The correct answer is B. Checkpoints. CompTIA DataSys+ explains that checkpoints play a critical role in database recovery mechanisms by limiting the amount of transaction log data that must be processed during recovery. Log-based recovery relies on transaction logs to restore the database to a consistent state after a failure. If checkpoints are infrequent, the database engine must replay a large portion of the transaction log, which increases recovery time and system overhead.
A checkpoint is a process where the database writes all modified (dirty) pages from memory to disk and records a synchronization point in the transaction log. After a checkpoint completes, the database knows that all changes up to that point are safely stored on disk. During recovery, the system only needs to process log entries that occurred after the most recent checkpoint, significantly reducing recovery workload and time. DataSys+ highlights checkpoints as a key performance and availability feature, especially in systems with high transaction volumes.
Option A, deadlocks, are concurrency issues that occur when two or more transactions block each other indefinitely. While deadlock handling is important for transaction throughput, it does not reduce log-based recovery overhead. Option C, locks, control concurrent access to data and help maintain consistency, but they do not affect how much log data must be replayed during recovery. Option D, indexes, improve query performance but can actually increase logging activity because index changes are also logged.

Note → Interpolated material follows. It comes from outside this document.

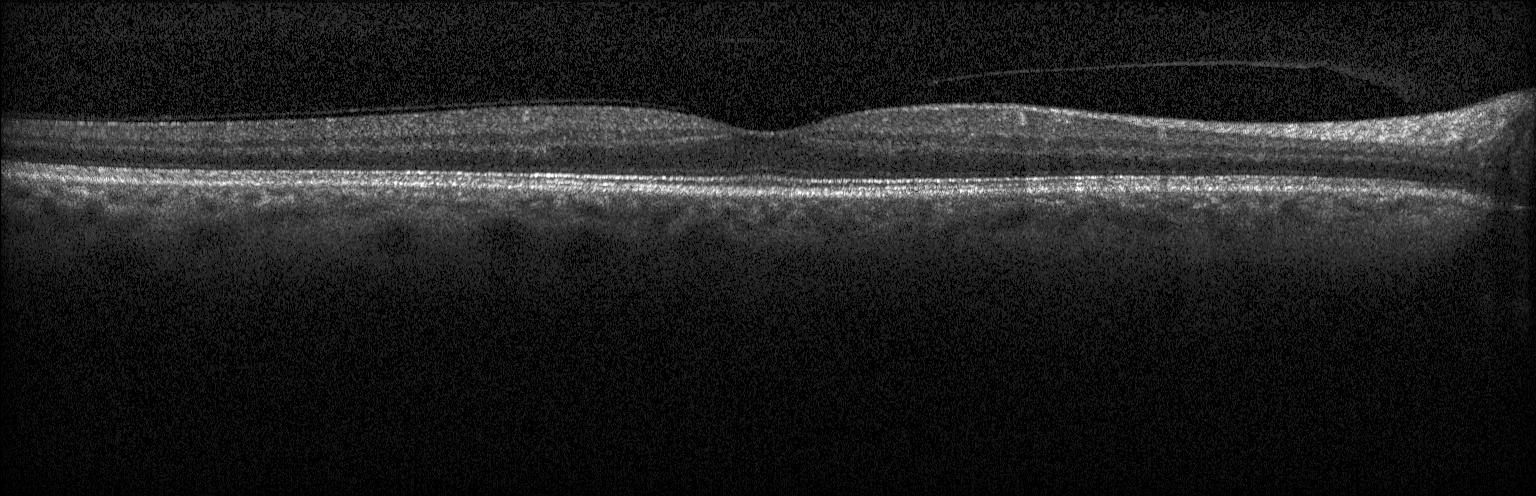
Impression: neither CNV, DME, nor drusen.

CompTIA DataSys+ emphasizes that effective recovery planning includes optimizing logging behavior and checkpoint frequency. Properly configured checkpoints strike a balance between runtime performance and recovery efficiency by reducing excessive log replay without causing unnecessary disk I/O.
Therefore, to best mitigate the overhead caused by log-based recoveries, the database manager should use checkpoints, making option B the correct and fully verified answer.